Frenar la carrera de armas nucleares
El libro de Ignacio Cartagena y Vicente Garrido nos recuerda que antaño se creyó que el presente tendría que haber sido un lugar mucho más peligroso de lo que terminó siendo, un mundo que aglomeraría a docenas de Estados amenazándose entre sí con armas nucleares. Por ejemplo, la administración Kennedy calculaba que en los años setenta habrían 25 potencias nucleares, Hermann Kahn elevaba la cantidad a 50, mientras que Albert Wohlstetter situaba el número entre 30 y 40. Muchos gobiernos desarrollaban programas nucleares que habrían desembocado en la capacidad de fabricar armas (España, Brasil, Corea del Sur, etc.).
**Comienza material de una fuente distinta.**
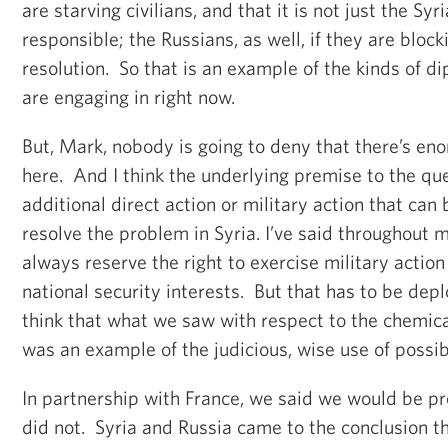
are starving civilians, and that it is not just the Syr
responsible; the Russians, as well, if they are blocki
resolution. So that is an example of the kinds of d
are engaging in right now.
But, Mark, nobody is going to deny that there’s en
here. And I think the underlying premise to the qu
additional direct action or military action that can
resolve the problem in Syria. I’ve said throughout 
always reserve the right to exercise military action
national security interests. But that has to be dep
think that what we saw with respect to the chemic
was an example of the judicious, wise use of possibl
In partnership with France, we said we would be pre
did not. Syria and Russia came to the conclusion t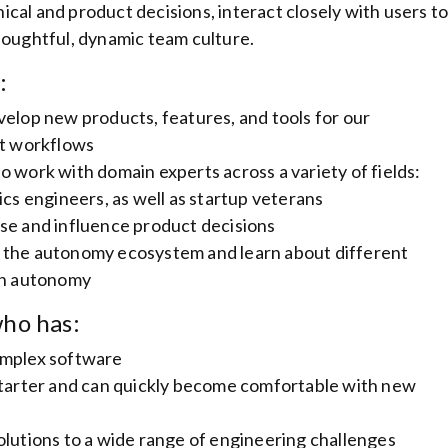
cal and product decisions, interact closely with users t
houghtful, dynamic team culture.
:
velop new products, features, and tools for our
t workflows
o work with domain experts across a variety of fields:
ics engineers, as well as startup veterans
se and influence product decisions
 the autonomy ecosystem and learn about different
 in autonomy
ho has:
omplex software
-starter and can quickly become comfortable with new
olutions to a wide range of engineering challenges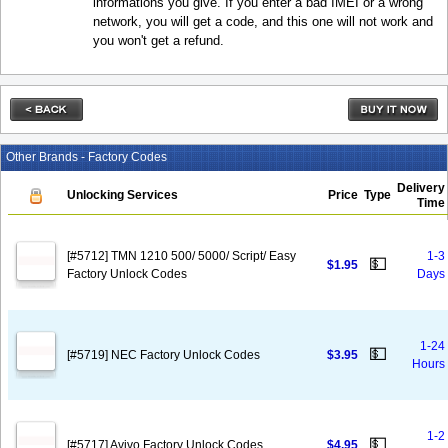
informations you give. If you enter a bad IMEI or a wrong
network, you will get a code, and this one will not work and
you won't get a refund.
Other Brands - Factory Codes
Delivery
Unlocking Services
Price
Type
Time
[#5712] TMN 1210 500/ 5000/ Script/ Easy
1-3
💵
$1.95
Factory Unlock Codes
Days
1-24
💵
[#5719] NEC Factory Unlock Codes
$3.95
Hours
1-2
💵
[#5717] Avivo Factory Unlock Codes
$4.95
Los autores han dado a luz a un libro muy completo que está llamado a ser una referencia en su campo. En él exponen, con un estilo accesible, entre el ensayo histórico y el texto académico, la evolución del régimen de no proliferación, mostrando que su éxito fue contingente y que su futuro es incierto. La primera fase de la no proliferación (1945 a 1962) fue un fracaso. Los planes Baruch y Gromyko, que pretendía el desarme atómico a través de una autoridad nuclear central mundial, quedaron en nada. Las potencias mundiales se guiaban por una concepción del interés nacional sin fisuras, tratando de maximizar su cuota de poder, en el que las armas nucleares se veían como el instrumento definitivo para alcanzar la superioridad militar. Tener más bombas que el adversario, o desarrollar un arsenal atómico propio en caso de que no se poseyera, era el tótem al que se subordinaban el realismo y la estrategia.
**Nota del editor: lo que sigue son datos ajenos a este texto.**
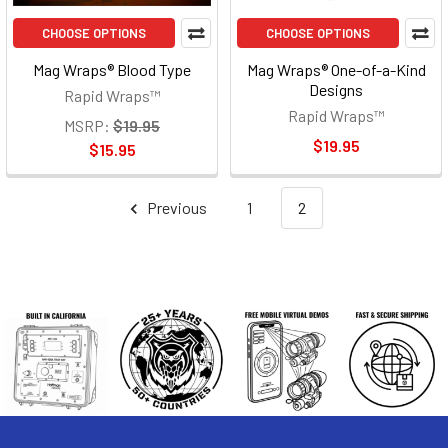
CHOOSE OPTIONS
CHOOSE OPTIONS
Mag Wraps® Blood Type
Mag Wraps® One-of-a-Kind
Designs
Rapid Wraps™
Rapid Wraps™
MSRP:
$19.95
$19.95
$15.95
Previous
1
2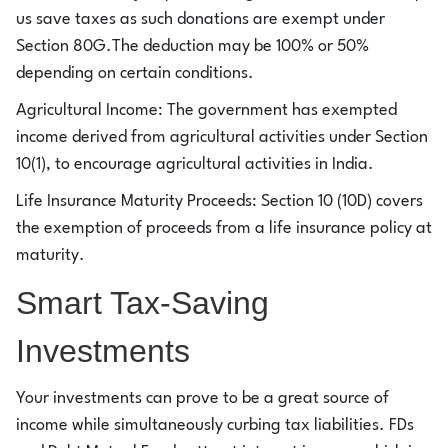
us save taxes as such donations are exempt under
Section 80G.The deduction may be 100% or 50%
depending on certain conditions.
Agricultural Income: The government has exempted
income derived from agricultural activities under Section
10(1), to encourage agricultural activities in India.
Life Insurance Maturity Proceeds: Section 10 (10D) covers
the exemption of proceeds from a life insurance policy at
maturity.
Smart Tax-Saving
Investments
Your investments can prove to be a great source of
income while simultaneously curbing tax liabilities. FDs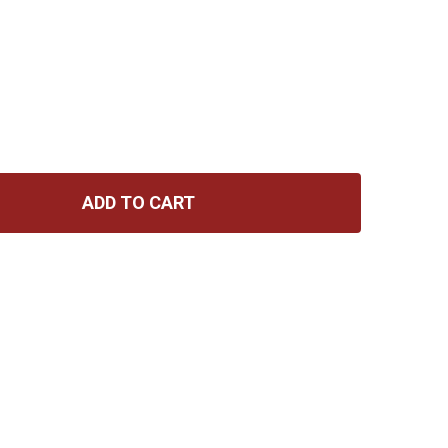
ADD TO CART
D'ADDARIO NYXL REGULAR LIGHT 10-46
TITY OF D'ADDARIO NYXL REGULAR LIGHT 10-46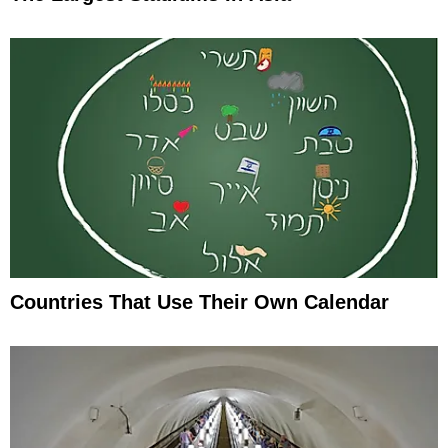
Countries That Use Their Own Calendar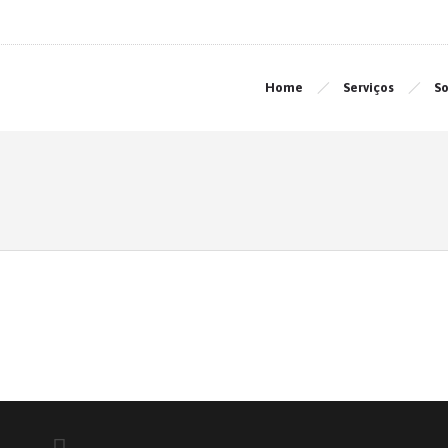
Home
Serviços
So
La crisis de los misiles de Cuba de 1962 abre la segunda fase. El riesgo real de una guerra termonuclear global hizo palpable que esas armas no eran ya un instrumento para la victoria militar, sino que implicaban vulnerabilidad catastrófica: destrucción mutua asegurada, invierno nuclear, contaminación radiactiva. Percibir esa realidad hizo cambiar el paradigma anterior, atrapado en el falso dilema entre el desarme imposible o una carrera hacia el apocalipsis, en favor de una solución intermedia de cooperación para establecer normas que dificultaran la propagación nuclear a nuevos actores (proliferación horizontal) y que limitara el tamaño de los arsenales existentes (proliferación vertical). Grandes tratados, como el TNP, crearon un oligopolio de solo cinco potencias atómicas legítimas. Los acuerdos de control de exportaciones, como el GSN, restringieron el acceso a tecnologías que manipularan el ciclo del combustible nuclear que permitiera fabricar bombas. Tratados bilaterales de control y reducción de armas, como el SALT y el START, detuvieron la carrera y comenzaron un proceso de disminución.
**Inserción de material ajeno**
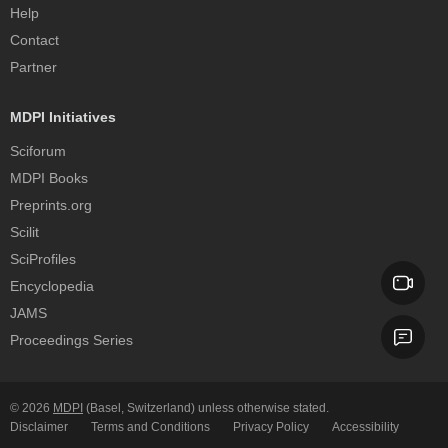
Help
Contact
Partner
MDPI Initiatives
Sciforum
MDPI Books
Preprints.org
Scilit
SciProfiles
Encyclopedia
JAMS
Proceedings Series
© 2026
MDPI
(Basel, Switzerland) unless otherwise stated.
Disclaimer
Terms and Conditions
Privacy Policy
Accessibility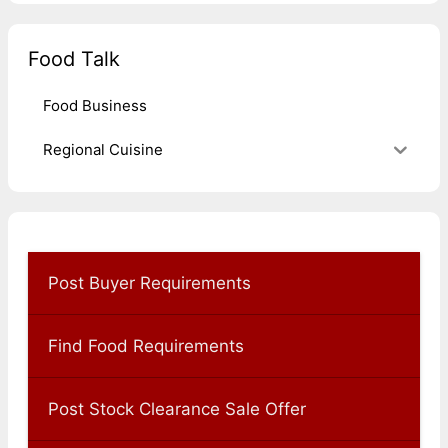
Food Talk
Food Business
Regional Cuisine
Post Buyer Requirements
Find Food Requirements
Post Stock Clearance Sale Offer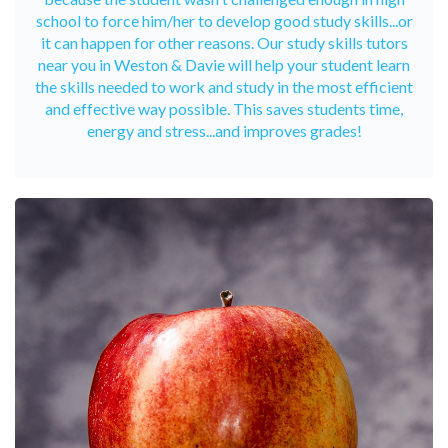
school to force him/her to develop good study skills...or
it can happen for other reasons. Our study skills tutors
near you in Weston & Davie will help your student learn
the skills needed to work and study in the most efficient
and effective way possible. This saves students time,
energy and stress...and improves grades!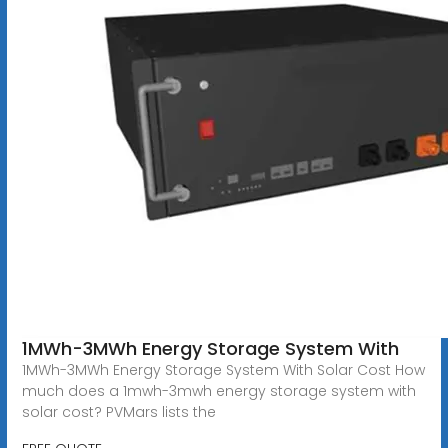
1MWh-3MWh Energy Storage System With
1MWh-3MWh Energy Storage System With Solar Cost How
much does a 1mwh-3mwh energy storage system with
solar cost? PVMars lists the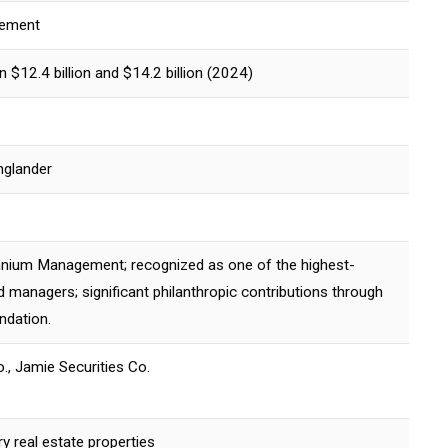
gement
$12.4 billion and $14.2 billion (2024)
nglander
nium Management; recognized as one of the highest-
 managers; significant philanthropic contributions through
ndation.
o., Jamie Securities Co.
y real estate properties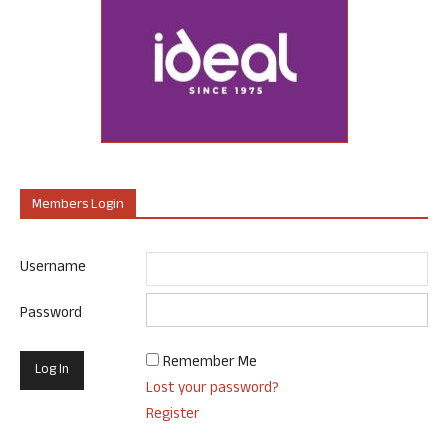
Members Login
Username
Password
Remember Me
Lost your password?
Register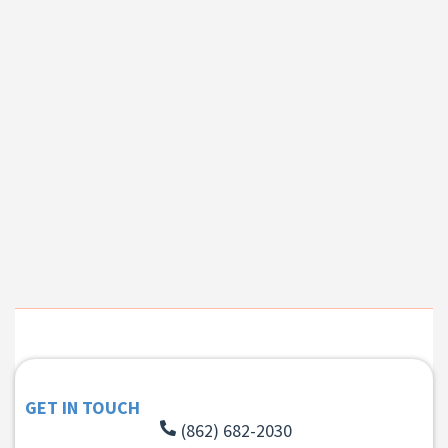
GET IN TOUCH
(862) 682-2030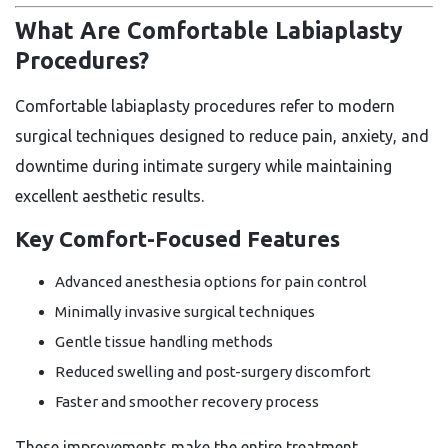
What Are Comfortable Labiaplasty
Procedures?
Comfortable labiaplasty procedures refer to modern
surgical techniques designed to reduce pain, anxiety, and
downtime during intimate surgery while maintaining
excellent aesthetic results.
Key Comfort-Focused Features
Advanced anesthesia options for pain control
Minimally invasive surgical techniques
Gentle tissue handling methods
Reduced swelling and post-surgery discomfort
Faster and smoother recovery process
These improvements make the entire treatment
Aunque el régimen de no proliferación supuso la renuncia del idealismo (desarme y abolicionismo nuclear), impulsó normas muy relevantes: se pudo tener confianza, por ejemplo, en que la reducción de armas de una gran potencia no fuera considerada como una debilidad, sino que instauró la certeza de que la otra potencia también reduciría su arsenal de manera correspondiente.
Los autores exponen que, en la tercera y actual fase de la no proliferación, el régimen atraviesa una grave crisis. Por un lado, la estabilidad estratégica de la bipolaridad, marco geopolítico esencial para poder refrenar la carrera de armas, ha dado paso a un mundo crecientemente multipolar e inestable, en el que nuevas tecnologías (armas hipersónicas) y estrategias militares (guerras híbridas) posibilitan la agresión militar limitada entre grandes potencias.
En dicho entorno, argumentan Ignacio Cartagena y Vicente Garrido, las armas nucleares parecen recobrar cierta utilidad coercitiva (como en la primera fase) y no solamente disuasiva (como en la segunda), lo que alienta una nueva competición armamentística. Por otra parte, el régimen de no proliferación también se debilita por el idealismo abolicionista radical, en busca de implantar reglas maximalistas de desarme, que en última instancia no tendrán éxito al carecer del apoyo de las grandes potencias. Logrará solo resquebrajar las normas actuales y facilitará la diseminación de tecnologías nucleares. En conclusión, si bien el futuro que Kennedy temía para los años setenta no se materializó, nadie sabe si se hará realidad en la década de 2040.